§ **EXERCÍCIOS PROPOSTOS**:
(A) Substitua "escaramuças" por "desavenças" no trecho selecionado e transcreva a passagem que vai de "Siqueira apoiou em" até "disputa) são indisfarçáveis.", inclusive.
(B) Segundo o trecho selecionado, quem derrotou Moisés Abrão no 2º turno da eleição de 90?
(C) Enumere todas as pessoas mencionadas pelo nome no trecho selecionado.

§ **TRECHO SELECIONADO**:
************
Wanderlei Barbosa pode passar à história como Siqueira e Moisés Avelino nas eleições de 90 e 94.
Siqueira apoiou em 90 o candidato do seu partido, Moisés Abrão (PDC), mas ficou no Palácio. Abrão foi derrotado no 2º turno por Moisés Avelino (PMDB).
Moisés na sua sucessão (não existia a reeleição) foi mais desleal com o partido: sequer subiu no palanque do candidato do PMDB, João Cruz em 94. Siqueira o derrotou no 1º turno.
Conclusão lógica: tanto Moisés quando Siqueira tiveram, objetiva e pragmaticamente, êxito em seus intentos. Derrotar não só o candidato, mas o partido.
As escaramuças de Wanderlei com Dorinha Seabra (representante do siqueirismo na disputa) são indisfarçáveis.
************
§ **MATERIAL FORNECIDO**:
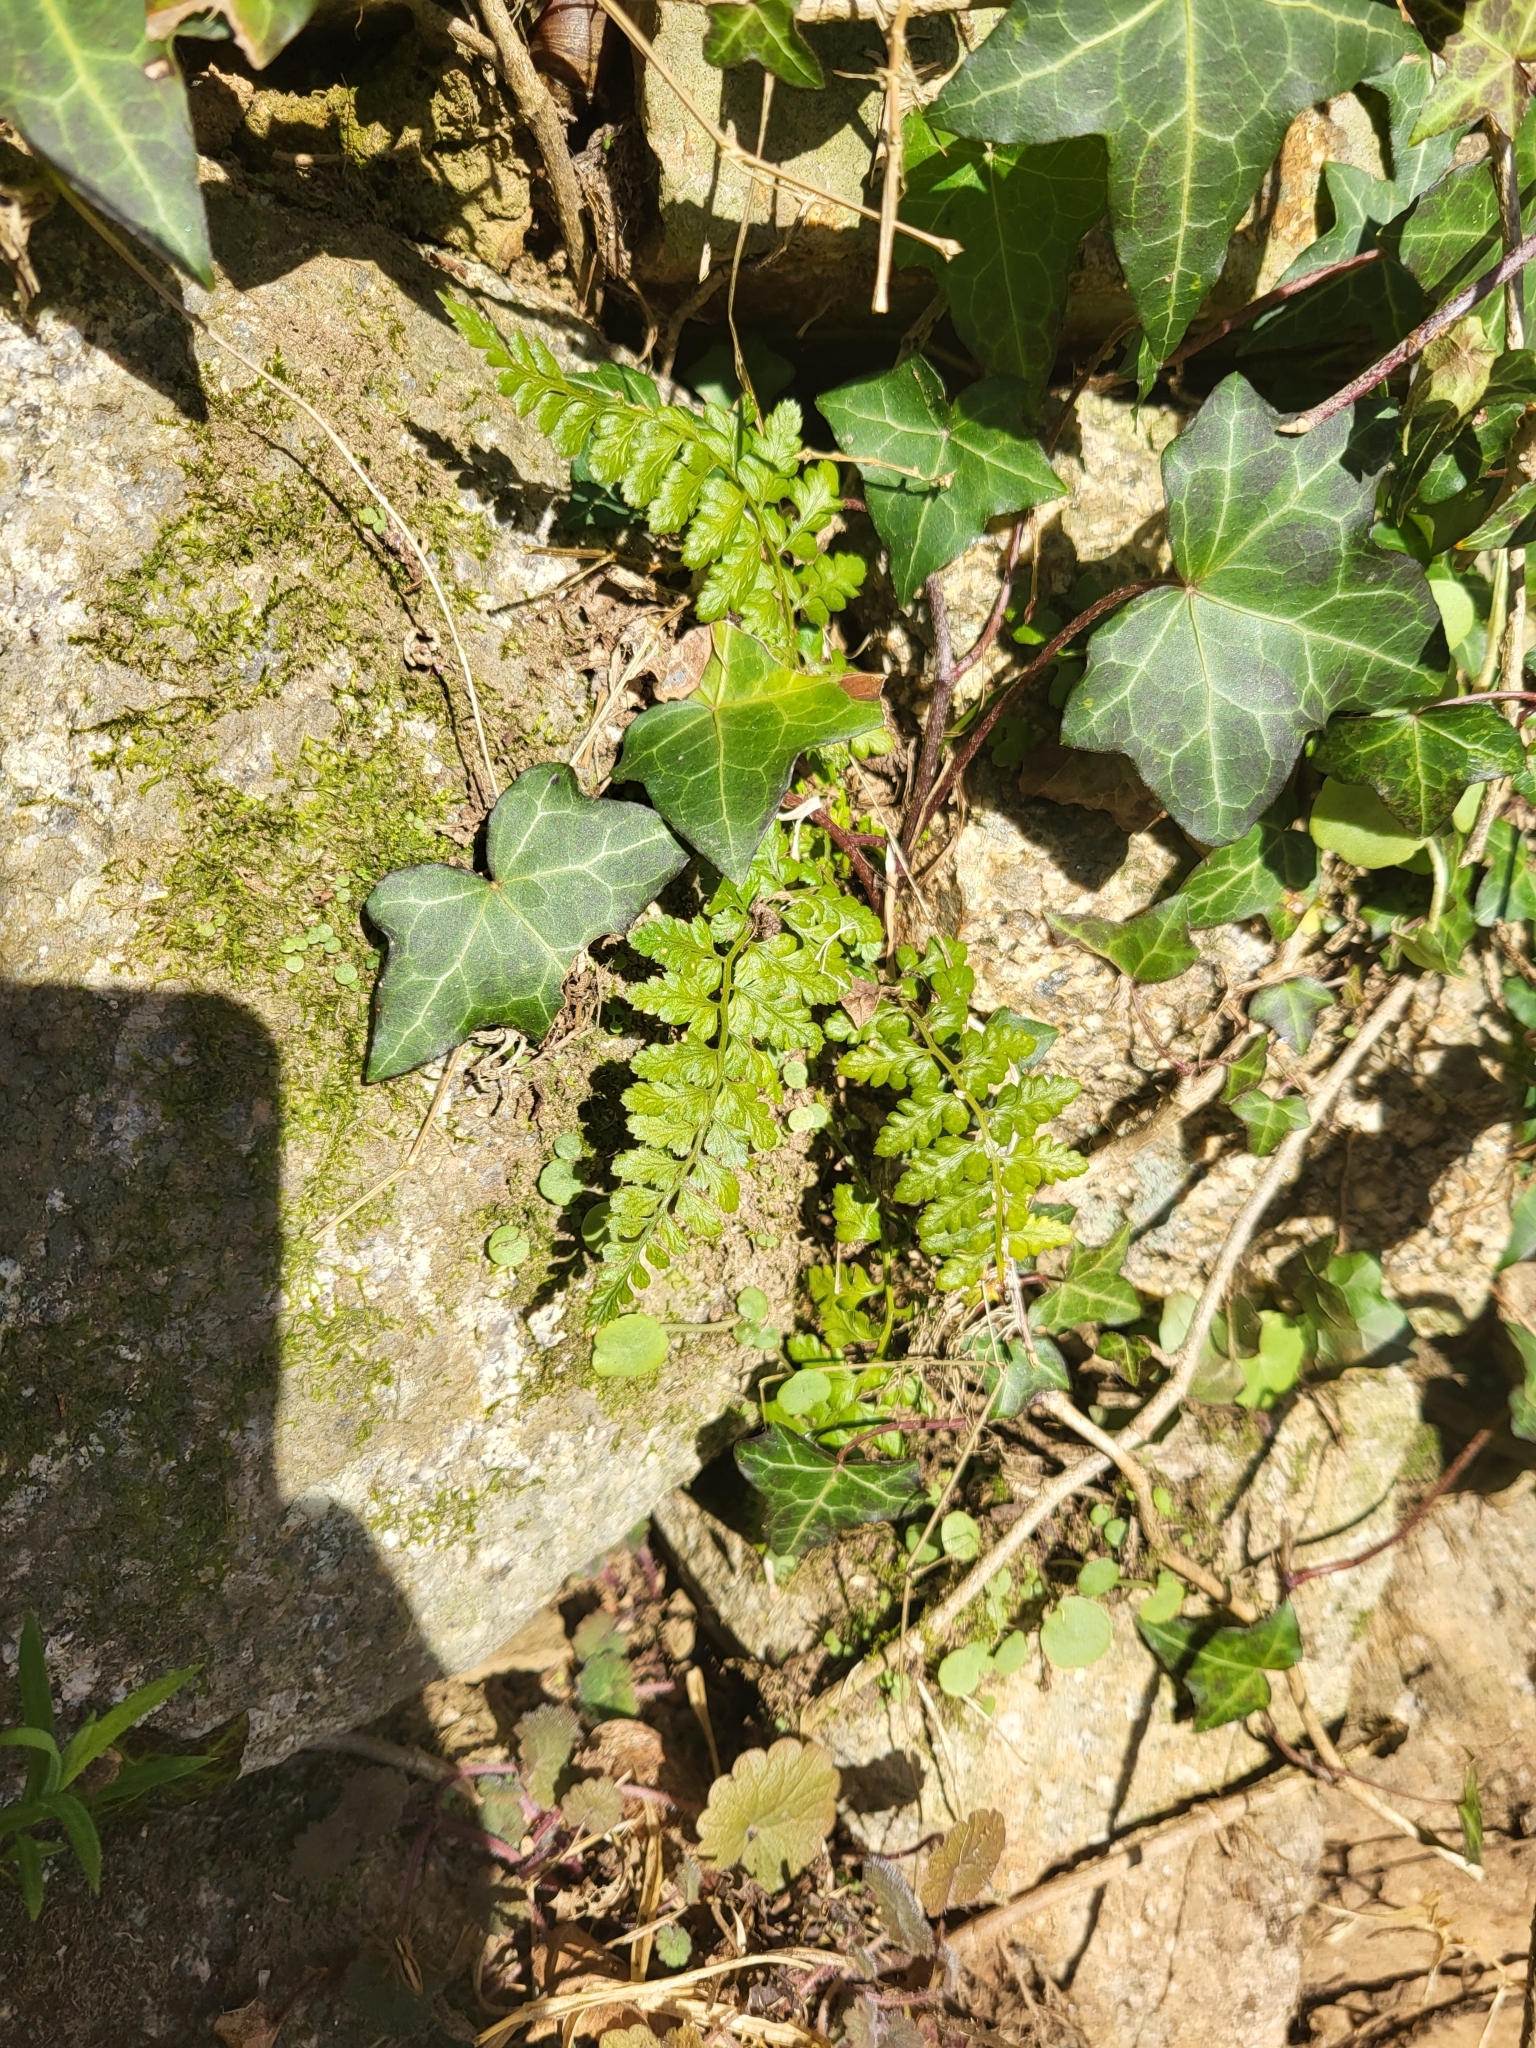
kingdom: Plantae
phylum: Tracheophyta
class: Polypodiopsida
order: Polypodiales
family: Aspleniaceae
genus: Asplenium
************
§ **RESPOSTAS**:
(A)
Siqueira apoiou em 90 o candidato do seu partido, Moisés Abrão (PDC), mas ficou no Palácio. Abrão foi derrotado no 2º turno por Moisés Avelino (PMDB).
Moisés na sua sucessão (não existia a reeleição) foi mais desleal com o partido: sequer subiu no palanque do candidato do PMDB, João Cruz em 94. Siqueira o derrotou no 1º turno.
Conclusão lógica: tanto Moisés quando Siqueira tiveram, objetiva e pragmaticamente, êxito em seus intentos. Derrotar não só o candidato, mas o partido.
As desavenças de Wanderlei com Dorinha Seabra (representante do siqueirismo na disputa) são indisfarçáveis.

(B) Moisés Avelino (PMDB).

(C) Wanderlei Barbosa, Siqueira, Moisés Avelino, Moisés Abrão, João Cruz e Dorinha Seabra.